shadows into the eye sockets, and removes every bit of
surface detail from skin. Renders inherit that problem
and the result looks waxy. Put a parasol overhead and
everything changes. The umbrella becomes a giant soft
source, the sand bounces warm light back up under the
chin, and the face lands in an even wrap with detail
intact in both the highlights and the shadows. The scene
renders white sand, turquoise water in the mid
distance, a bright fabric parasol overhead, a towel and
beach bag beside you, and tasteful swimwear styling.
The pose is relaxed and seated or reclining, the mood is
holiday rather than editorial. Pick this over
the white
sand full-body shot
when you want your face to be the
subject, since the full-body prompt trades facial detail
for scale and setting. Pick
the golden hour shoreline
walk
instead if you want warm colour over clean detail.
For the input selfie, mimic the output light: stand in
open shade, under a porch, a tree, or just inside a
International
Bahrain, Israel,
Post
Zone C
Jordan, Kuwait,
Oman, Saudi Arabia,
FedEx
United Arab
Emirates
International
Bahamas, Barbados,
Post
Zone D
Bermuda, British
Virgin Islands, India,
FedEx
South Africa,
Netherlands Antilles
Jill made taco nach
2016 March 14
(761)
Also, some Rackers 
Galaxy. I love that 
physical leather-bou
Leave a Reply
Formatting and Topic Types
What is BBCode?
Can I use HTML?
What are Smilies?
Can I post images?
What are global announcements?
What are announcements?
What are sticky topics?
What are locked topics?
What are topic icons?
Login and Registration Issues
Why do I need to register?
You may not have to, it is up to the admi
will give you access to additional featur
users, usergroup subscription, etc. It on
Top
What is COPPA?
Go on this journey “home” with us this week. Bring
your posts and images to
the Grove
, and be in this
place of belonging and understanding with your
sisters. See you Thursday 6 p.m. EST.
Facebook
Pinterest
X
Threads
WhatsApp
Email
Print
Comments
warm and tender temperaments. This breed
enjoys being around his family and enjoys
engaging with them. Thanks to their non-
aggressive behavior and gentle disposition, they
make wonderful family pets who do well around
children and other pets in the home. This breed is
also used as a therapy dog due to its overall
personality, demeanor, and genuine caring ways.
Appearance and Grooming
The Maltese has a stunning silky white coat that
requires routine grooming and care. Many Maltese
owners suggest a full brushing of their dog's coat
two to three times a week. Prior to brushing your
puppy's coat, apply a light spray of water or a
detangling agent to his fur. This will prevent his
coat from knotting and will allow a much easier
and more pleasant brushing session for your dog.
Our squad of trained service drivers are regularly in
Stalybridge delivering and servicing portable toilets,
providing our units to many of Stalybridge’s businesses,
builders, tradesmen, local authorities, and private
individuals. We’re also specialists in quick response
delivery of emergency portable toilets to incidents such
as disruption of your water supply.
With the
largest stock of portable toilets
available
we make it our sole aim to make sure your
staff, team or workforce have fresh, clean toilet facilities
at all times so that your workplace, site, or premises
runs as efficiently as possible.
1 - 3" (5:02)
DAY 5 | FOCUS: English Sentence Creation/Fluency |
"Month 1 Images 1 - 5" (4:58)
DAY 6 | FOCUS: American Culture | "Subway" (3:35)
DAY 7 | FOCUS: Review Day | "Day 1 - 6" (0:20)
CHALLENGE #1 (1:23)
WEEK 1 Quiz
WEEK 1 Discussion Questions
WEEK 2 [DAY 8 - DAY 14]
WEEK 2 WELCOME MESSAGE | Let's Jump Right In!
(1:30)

#### What this task involves
Copy out the whole listing exactly; please set it all down.

#### Expected answer
shadows into the eye sockets, and removes every bit of
surface detail from skin. Renders inherit that problem
and the result looks waxy. Put a parasol overhead and
everything changes. The umbrella becomes a giant soft
source, the sand bounces warm light back up under the
chin, and the face lands in an even wrap with detail
intact in both the highlights and the shadows. The scene
renders white sand, turquoise water in the mid
distance, a bright fabric parasol overhead, a towel and
beach bag beside you, and tasteful swimwear styling.
The pose is relaxed and seated or reclining, the mood is
holiday rather than editorial. Pick this over
the white
sand full-body shot
when you want your face to be the
subject, since the full-body prompt trades facial detail
for scale and setting. Pick
the golden hour shoreline
walk
instead if you want warm colour over clean detail.
For the input selfie, mimic the output light: stand in
open shade, under a porch, a tree, or just inside a
International
Bahrain, Israel,
Post
Zone C
Jordan, Kuwait,
Oman, Saudi Arabia,
FedEx
United Arab
Emirates
International
Bahamas, Barbados,
Post
Zone D
Bermuda, British
Virgin Islands, India,
FedEx
South Africa,
Netherlands Antilles
Jill made taco nach
2016 March 14
(761)
Also, some Rackers 
Galaxy. I love that 
physical leather-bou
Leave a Reply
Formatting and Topic Types
What is BBCode?
Can I use HTML?
What are Smilies?
Can I post images?
What are global announcements?
What are announcements?
What are sticky topics?
What are locked topics?
What are topic icons?
Login and Registration Issues
Why do I need to register?
You may not have to, it is up to the admi
will give you access to additional featur
users, usergroup subscription, etc. It on
Top
What is COPPA?
Go on this journey “home” with us this week. Bring
your posts and images to
the Grove
, and be in this
place of belonging and understanding with your
sisters. See you Thursday 6 p.m. EST.
Facebook
Pinterest
X
Threads
WhatsApp
Email
Print
Comments
warm and tender temperaments. This breed
enjoys being around his family and enjoys
engaging with them. Thanks to their non-
aggressive behavior and gentle disposition, they
make wonderful family pets who do well around
children and other pets in the home. This breed is
also used as a therapy dog due to its overall
personality, demeanor, and genuine caring ways.
Appearance and Grooming
The Maltese has a stunning silky white coat that
requires routine grooming and care. Many Maltese
owners suggest a full brushing of their dog's coat
two to three times a week. Prior to brushing your
puppy's coat, apply a light spray of water or a
detangling agent to his fur. This will prevent his
coat from knotting and will allow a much easier
and more pleasant brushing session for your dog.
Our squad of trained service drivers are regularly in
Stalybridge delivering and servicing portable toilets,
providing our units to many of Stalybridge’s businesses,
builders, tradesmen, local authorities, and private
individuals. We’re also specialists in quick response
delivery of emergency portable toilets to incidents such
as disruption of your water supply.
With the
largest stock of portable toilets
available
we make it our sole aim to make sure your
staff, team or workforce have fresh, clean toilet facilities
at all times so that your workplace, site, or premises
runs as efficiently as possible.
1 - 3" (5:02)
DAY 5 | FOCUS: English Sentence Creation/Fluency |
"Month 1 Images 1 - 5" (4:58)
DAY 6 | FOCUS: American Culture | "Subway" (3:35)
DAY 7 | FOCUS: Review Day | "Day 1 - 6" (0:20)
CHALLENGE #1 (1:23)
WEEK 1 Quiz
WEEK 1 Discussion Questions
WEEK 2 [DAY 8 - DAY 14]
WEEK 2 WELCOME MESSAGE | Let's Jump Right In!
(1:30)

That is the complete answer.